Book on social upheaval provides lesson for political leaders

June 16, 1999|By Linda Chavez

FRANCIS Fukuyama likes to take on big issues, as he did with his first book, "The End of History and the Last Man," an analysis of the post-Cold War world published soon after the collapse of the Soviet Union.

Mr. Fukuyama, a professor at George Mason University in Fairfax, Va., has taken on an even more ambitious project in his latest book, "The Great Disruption," trying to explain why social order seems to be unraveling in the last half of this century -- and not just in the United States.

Key indicators

Mr. Fukuyama describes three indicators of the great disruption that have occurred throughout most Western countries in an amazingly short time span, roughly since 1960: rising crime, the breakdown of the family and diminishing trust.

By now, most Americans are wearily familiar with statistics about violent crime in the United States, which began skyrocketing in the late '60s and peaked in the early '90s. Throughout this period, the United States experienced homicide rates at far higher levels than any other Western nation, but the phenomenon of rising crime was not unique to this country. Indeed, crime rose consistently during the same period in most of Europe as well. By 1992, Sweden, which had long had relatively little crime, saw its violent crime rate rise to nearly the rate of such crime in this country.

Property crimes during this period increased just as dramatically, especially in Europe, where the theft rate actually exceeds that of the United States by a fairly wide margin. In 1990, the theft rate in England and Wales was about 60 percent higher than here, while in Sweden, the theft rate was about twice as high.

Only in the most developed nations of Asia -- namely, Japan and South Korea -- were these trends reversed. Japan actually experienced a significant decline in violent crime from 1960 to the present.

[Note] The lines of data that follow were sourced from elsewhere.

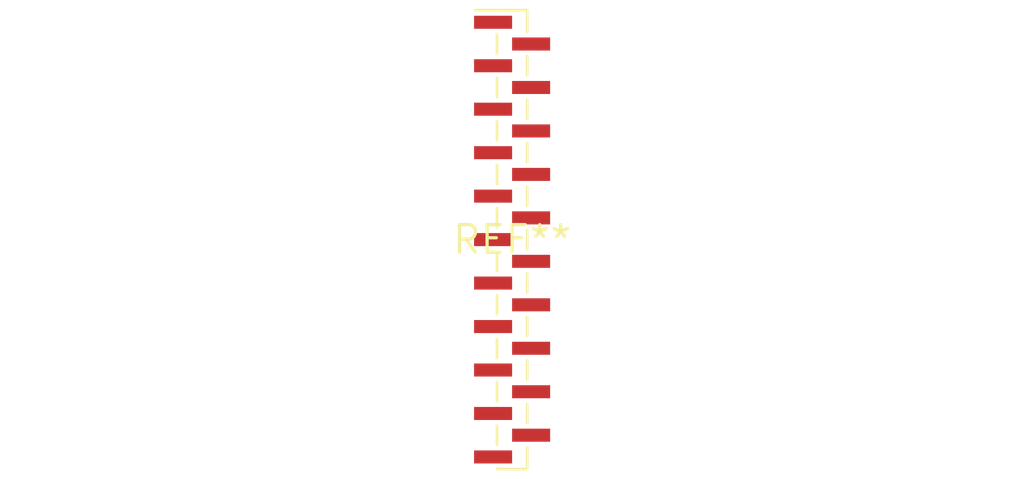
<source format=kicad_pcb>
(kicad_pcb (version 20240108) (generator pcbnew)

  (general
    (thickness 1.6)
  )

  (paper "A4")
  (layers
    (0 "F.Cu" signal)
    (31 "B.Cu" signal)
    (32 "B.Adhes" user "B.Adhesive")
    (33 "F.Adhes" user "F.Adhesive")
    (34 "B.Paste" user)
    (35 "F.Paste" user)
    (36 "B.SilkS" user "B.Silkscreen")
    (37 "F.SilkS" user "F.Silkscreen")
    (38 "B.Mask" user)
    (39 "F.Mask" user)
    (40 "Dwgs.User" user "User.Drawings")
    (41 "Cmts.User" user "User.Comments")
    (42 "Eco1.User" user "User.Eco1")
    (43 "Eco2.User" user "User.Eco2")
    (44 "Edge.Cuts" user)
    (45 "Margin" user)
    (46 "B.CrtYd" user "B.Courtyard")
    (47 "F.CrtYd" user "F.Courtyard")
    (48 "B.Fab" user)
    (49 "F.Fab" user)
    (50 "User.1" user)
    (51 "User.2" user)
    (52 "User.3" user)
    (53 "User.4" user)
    (54 "User.5" user)
    (55 "User.6" user)
    (56 "User.7" user)
    (57 "User.8" user)
    (58 "User.9" user)
  )

  (setup
    (pad_to_mask_clearance 0)
    (pcbplotparams
      (layerselection 0x00010fc_ffffffff)
      (plot_on_all_layers_selection 0x0000000_00000000)
      (disableapertmacros false)
      (usegerberextensions false)
      (usegerberattributes false)
      (usegerberadvancedattributes false)
      (creategerberjobfile false)
      (dashed_line_dash_ratio 12.000000)
      (dashed_line_gap_ratio 3.000000)
      (svgprecision 4)
      (plotframeref false)
      (viasonmask false)
      (mode 1)
      (useauxorigin false)
      (hpglpennumber 1)
      (hpglpenspeed 20)
      (hpglpendiameter 15.000000)
      (dxfpolygonmode false)
      (dxfimperialunits false)
      (dxfusepcbnewfont false)
      (psnegative false)
      (psa4output false)
      (plotreference false)
      (plotvalue false)
      (plotinvisibletext false)
      (sketchpadsonfab false)
      (subtractmaskfromsilk false)
      (outputformat 1)
      (mirror false)
      (drillshape 1)
      (scaleselection 1)
      (outputdirectory "")
    )
  )

  (net 0 "")

  (footprint "PinHeader_1x21_P1.00mm_Vertical_SMD_Pin1Left" (layer "F.Cu") (at 0 0))

)

</source>
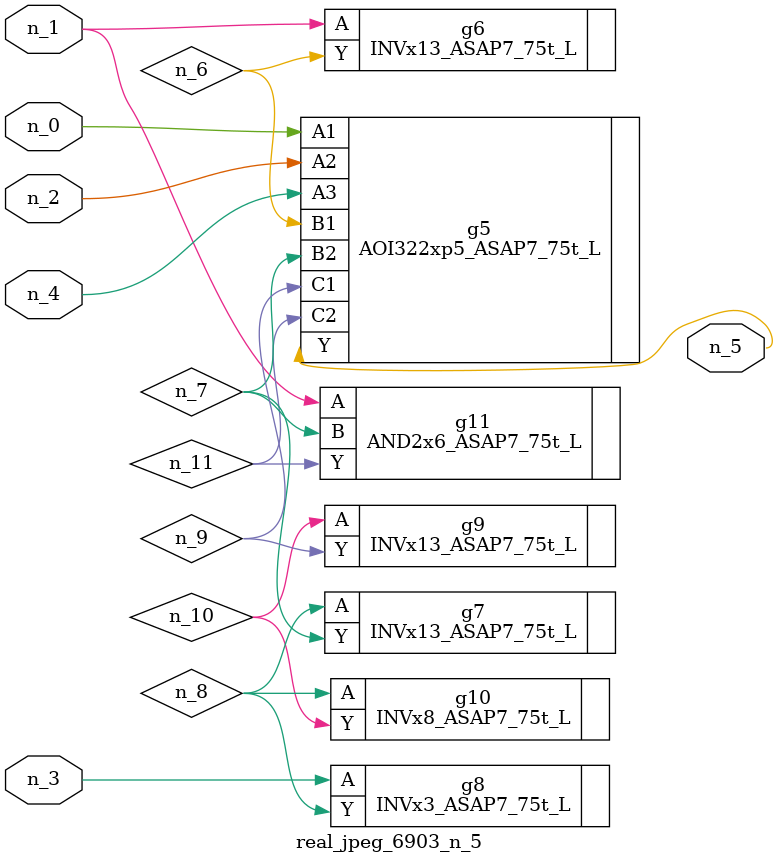
<source format=v>
module real_jpeg_6903_n_5 (n_4, n_0, n_1, n_2, n_3, n_5);

input n_4;
input n_0;
input n_1;
input n_2;
input n_3;

output n_5;

wire n_8;
wire n_11;
wire n_6;
wire n_7;
wire n_10;
wire n_9;

AOI322xp5_ASAP7_75t_L g5 ( 
.A1(n_0),
.A2(n_2),
.A3(n_4),
.B1(n_6),
.B2(n_7),
.C1(n_9),
.C2(n_11),
.Y(n_5)
);

INVx13_ASAP7_75t_L g6 ( 
.A(n_1),
.Y(n_6)
);

AND2x6_ASAP7_75t_L g11 ( 
.A(n_1),
.B(n_7),
.Y(n_11)
);

INVx3_ASAP7_75t_L g8 ( 
.A(n_3),
.Y(n_8)
);

INVx13_ASAP7_75t_L g7 ( 
.A(n_8),
.Y(n_7)
);

INVx8_ASAP7_75t_L g10 ( 
.A(n_8),
.Y(n_10)
);

INVx13_ASAP7_75t_L g9 ( 
.A(n_10),
.Y(n_9)
);


endmodule
</source>
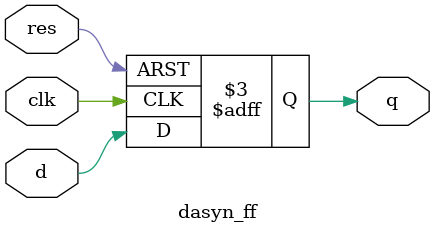
<source format=v>
`timescale 1ns / 1ps


module dasyn_ff(input d,input res,input clk,output reg q);
always @(posedge clk or negedge res)
if(!res)
q <= 0;
else
q <= d;
endmodule

</source>
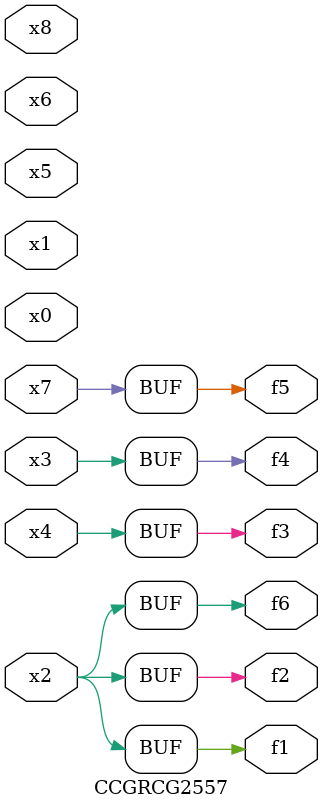
<source format=v>
module CCGRCG2557(
	input x0, x1, x2, x3, x4, x5, x6, x7, x8,
	output f1, f2, f3, f4, f5, f6
);
	assign f1 = x2;
	assign f2 = x2;
	assign f3 = x4;
	assign f4 = x3;
	assign f5 = x7;
	assign f6 = x2;
endmodule

</source>
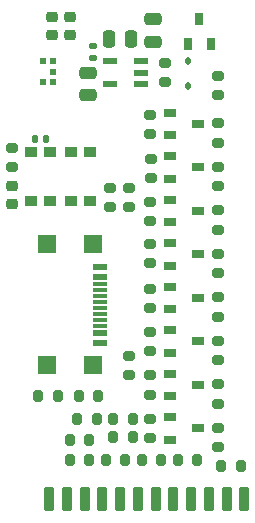
<source format=gbp>
G04 #@! TF.GenerationSoftware,KiCad,Pcbnew,9.0.4*
G04 #@! TF.CreationDate,2025-10-20T22:41:46-04:00*
G04 #@! TF.ProjectId,the-spirit-board,7468652d-7370-4697-9269-742d626f6172,rev?*
G04 #@! TF.SameCoordinates,Original*
G04 #@! TF.FileFunction,Paste,Bot*
G04 #@! TF.FilePolarity,Positive*
%FSLAX46Y46*%
G04 Gerber Fmt 4.6, Leading zero omitted, Abs format (unit mm)*
G04 Created by KiCad (PCBNEW 9.0.4) date 2025-10-20 22:41:46*
%MOMM*%
%LPD*%
G01*
G04 APERTURE LIST*
G04 Aperture macros list*
%AMRoundRect*
0 Rectangle with rounded corners*
0 $1 Rounding radius*
0 $2 $3 $4 $5 $6 $7 $8 $9 X,Y pos of 4 corners*
0 Add a 4 corners polygon primitive as box body*
4,1,4,$2,$3,$4,$5,$6,$7,$8,$9,$2,$3,0*
0 Add four circle primitives for the rounded corners*
1,1,$1+$1,$2,$3*
1,1,$1+$1,$4,$5*
1,1,$1+$1,$6,$7*
1,1,$1+$1,$8,$9*
0 Add four rect primitives between the rounded corners*
20,1,$1+$1,$2,$3,$4,$5,0*
20,1,$1+$1,$4,$5,$6,$7,0*
20,1,$1+$1,$6,$7,$8,$9,0*
20,1,$1+$1,$8,$9,$2,$3,0*%
G04 Aperture macros list end*
%ADD10RoundRect,0.120000X0.280000X-0.880000X0.280000X0.880000X-0.280000X0.880000X-0.280000X-0.880000X0*%
%ADD11RoundRect,0.200000X-0.200000X-0.275000X0.200000X-0.275000X0.200000X0.275000X-0.200000X0.275000X0*%
%ADD12RoundRect,0.200000X0.275000X-0.200000X0.275000X0.200000X-0.275000X0.200000X-0.275000X-0.200000X0*%
%ADD13R,1.000000X0.700000*%
%ADD14RoundRect,0.225000X-0.250000X0.225000X-0.250000X-0.225000X0.250000X-0.225000X0.250000X0.225000X0*%
%ADD15RoundRect,0.200000X0.200000X0.275000X-0.200000X0.275000X-0.200000X-0.275000X0.200000X-0.275000X0*%
%ADD16R,0.650000X1.100000*%
%ADD17RoundRect,0.200000X-0.275000X0.200000X-0.275000X-0.200000X0.275000X-0.200000X0.275000X0.200000X0*%
%ADD18R,1.000000X0.900000*%
%ADD19R,1.150000X0.600000*%
%ADD20R,1.150000X0.300000*%
%ADD21R,1.500000X1.500000*%
%ADD22RoundRect,0.250000X0.250000X0.475000X-0.250000X0.475000X-0.250000X-0.475000X0.250000X-0.475000X0*%
%ADD23RoundRect,0.250000X-0.475000X0.250000X-0.475000X-0.250000X0.475000X-0.250000X0.475000X0.250000X0*%
%ADD24RoundRect,0.140000X0.170000X-0.140000X0.170000X0.140000X-0.170000X0.140000X-0.170000X-0.140000X0*%
%ADD25RoundRect,0.140000X-0.140000X-0.170000X0.140000X-0.170000X0.140000X0.170000X-0.140000X0.170000X0*%
%ADD26RoundRect,0.112500X-0.112500X0.187500X-0.112500X-0.187500X0.112500X-0.187500X0.112500X0.187500X0*%
%ADD27R,0.522000X0.600000*%
G04 APERTURE END LIST*
D10*
X144250000Y-144000000D03*
X145750000Y-144000000D03*
X147250000Y-144000000D03*
X148750000Y-144000000D03*
X150250000Y-144000000D03*
X151750000Y-144000000D03*
X153250000Y-144000000D03*
X154750000Y-144000000D03*
X156250000Y-144000000D03*
X157750000Y-144000000D03*
X159250000Y-144000000D03*
X160750000Y-144000000D03*
D11*
X149670000Y-138811000D03*
X151320000Y-138811000D03*
D12*
X152781000Y-138874000D03*
X152781000Y-137224000D03*
D13*
X154445000Y-116901000D03*
X154445000Y-115001000D03*
X156845000Y-115951000D03*
D14*
X141097000Y-117525000D03*
X141097000Y-119075000D03*
D15*
X144970000Y-135300000D03*
X143320000Y-135300000D03*
D16*
X157920000Y-105500000D03*
X156000000Y-105500000D03*
X156960000Y-103400000D03*
D17*
X141062000Y-114300000D03*
X141062000Y-115950000D03*
D11*
X155131000Y-140716000D03*
X156781000Y-140716000D03*
D13*
X154445000Y-138999000D03*
X154445000Y-137099000D03*
X156845000Y-138049000D03*
D12*
X152794000Y-113159000D03*
X152794000Y-111509000D03*
D18*
X144300000Y-114681000D03*
X142700000Y-114681000D03*
X144300000Y-118781000D03*
X142700000Y-118781000D03*
D14*
X146000000Y-103225000D03*
X146000000Y-104775000D03*
D12*
X152794000Y-127891000D03*
X152794000Y-126241000D03*
X158496000Y-135953000D03*
X158496000Y-134303000D03*
D19*
X148523000Y-130795000D03*
X148523000Y-129995000D03*
D20*
X148523000Y-128845000D03*
X148523000Y-127845000D03*
X148523000Y-127345000D03*
X148523000Y-126345000D03*
D19*
X148523000Y-125195000D03*
X148523000Y-124395000D03*
D20*
X148523000Y-125845000D03*
X148523000Y-126845000D03*
X148523000Y-128345000D03*
X148523000Y-129345000D03*
D21*
X147948000Y-132715000D03*
X147948000Y-122475000D03*
X144018000Y-132715000D03*
X144018000Y-122475000D03*
D13*
X154445000Y-131633000D03*
X154445000Y-129733000D03*
X156845000Y-130683000D03*
D12*
X158496000Y-113855000D03*
X158496000Y-112205000D03*
D13*
X154445000Y-135316000D03*
X154445000Y-133416000D03*
X156845000Y-134366000D03*
D15*
X153733000Y-140716000D03*
X152083000Y-140716000D03*
D17*
X151003000Y-117666000D03*
X151003000Y-119316000D03*
D15*
X148272000Y-137287000D03*
X146622000Y-137287000D03*
D22*
X151200000Y-105050000D03*
X149300000Y-105050000D03*
D12*
X158496000Y-128587000D03*
X158496000Y-126937000D03*
D17*
X149352000Y-117666000D03*
X149352000Y-119316000D03*
D11*
X149670000Y-137287000D03*
X151320000Y-137287000D03*
D14*
X144500000Y-103225000D03*
X144500000Y-104775000D03*
D12*
X152794000Y-131508000D03*
X152794000Y-129858000D03*
D11*
X145987000Y-139065000D03*
X147637000Y-139065000D03*
D12*
X158496000Y-124904000D03*
X158496000Y-123254000D03*
D13*
X154445000Y-120584000D03*
X154445000Y-118684000D03*
X156845000Y-119634000D03*
X154445000Y-113218000D03*
X154445000Y-111318000D03*
X156845000Y-112268000D03*
X154445000Y-127950000D03*
X154445000Y-126050000D03*
X156845000Y-127000000D03*
D12*
X158496000Y-117538000D03*
X158496000Y-115888000D03*
X158496000Y-109855000D03*
X158496000Y-108205000D03*
D11*
X145987000Y-140716000D03*
X147637000Y-140716000D03*
D12*
X152794000Y-120525000D03*
X152794000Y-118875000D03*
X158496000Y-121221000D03*
X158496000Y-119571000D03*
X152794000Y-124081000D03*
X152794000Y-122431000D03*
X152825000Y-116850000D03*
X152825000Y-115200000D03*
X152794000Y-135191000D03*
X152794000Y-133541000D03*
D19*
X152022000Y-106967000D03*
X152022000Y-107917000D03*
X152022000Y-108867000D03*
X149422000Y-108867000D03*
X149422000Y-106967000D03*
D23*
X147500000Y-107950000D03*
X147500000Y-109850000D03*
D12*
X158496000Y-139636000D03*
X158496000Y-137986000D03*
D23*
X153025000Y-103400000D03*
X153025000Y-105300000D03*
D24*
X147984000Y-106652000D03*
X147984000Y-105692000D03*
D13*
X154445000Y-124267000D03*
X154445000Y-122367000D03*
X156845000Y-123317000D03*
D25*
X143020000Y-113531000D03*
X143980000Y-113531000D03*
D26*
X156000000Y-106950000D03*
X156000000Y-109050000D03*
D18*
X147701000Y-114681000D03*
X146101000Y-114681000D03*
X147701000Y-118781000D03*
X146101000Y-118781000D03*
D15*
X148399000Y-135300000D03*
X146749000Y-135300000D03*
D17*
X154000000Y-107092000D03*
X154000000Y-108742000D03*
D15*
X160464000Y-141224000D03*
X158814000Y-141224000D03*
D27*
X144555000Y-108734000D03*
X143733000Y-108734000D03*
X143733000Y-106934000D03*
X144555000Y-106934000D03*
X144555000Y-107834000D03*
D12*
X158496000Y-132270000D03*
X158496000Y-130620000D03*
X151003000Y-133540000D03*
X151003000Y-131890000D03*
D11*
X149035000Y-140716000D03*
X150685000Y-140716000D03*
M02*

</source>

Perhaps more disturbing than rising crime has been the precipitous decline in the formation of families throughout most of the West, which Mr. Fukuyama describes in great detail. Marriage rates are down, and divorce rates are up, as are illegitimate births.

In the United States, nearly one-third of all children -- and more than two-thirds of all black children -- are born out of wedlock, but these rates pale in comparison to those of Sweden, where nearly 70 percent of all births now occur outside marriage. Indeed, marriage as an institution is in such disrepute in Sweden that divorce rates for that nation are nearly meaningless, because so few couples bother to marry in the first place.

But the most surprising -- and portentous -- evidence of the great disruption Mr. Fukuyama presents has to do with declining fertility. Illegitimacy may be up throughout the West, but births overall are down -- dramatically.

"Although it sounds silly to state a point so obvious," Mr. Fukuyama writes, "social capital cannot exist without people, and Western societies are failing to produce enough of them to sustain themselves."

Immigrant births

Europe is losing population at the rate of about 1 percent per year and will be a fraction of its current size by the end of the next century unless current trends reverse. And even the United States would stop growing were it not for the infusion of so many immigrants from nations with high fertility rates, such as Mexico.

What these lower fertility rates mean is that fewer people will spend major portions of their lives living in families. Already, half of all Scandinavians live alone, as do one-third of the Swiss and one quarter of Americans.

"In a couple generations," Mr. Fukuyama points out, "most Europeans and Japanese may be related only to their ancestors." In other words, the family as the basic unit of society will virtually cease to exist in these nations. And it is not clear that any other social arrangement will ever be able to take its place.

Despite the evidence of social dissolution he amasses, Mr. Fukuyama remains relatively sanguine about the future. With another presidential campaign gearing up -- and the inevitable discussion of family values that each election brings -- "The Great Disruption" ought to be required reading among both parties' candidates.

Linda Chavez is a syndicated columnist.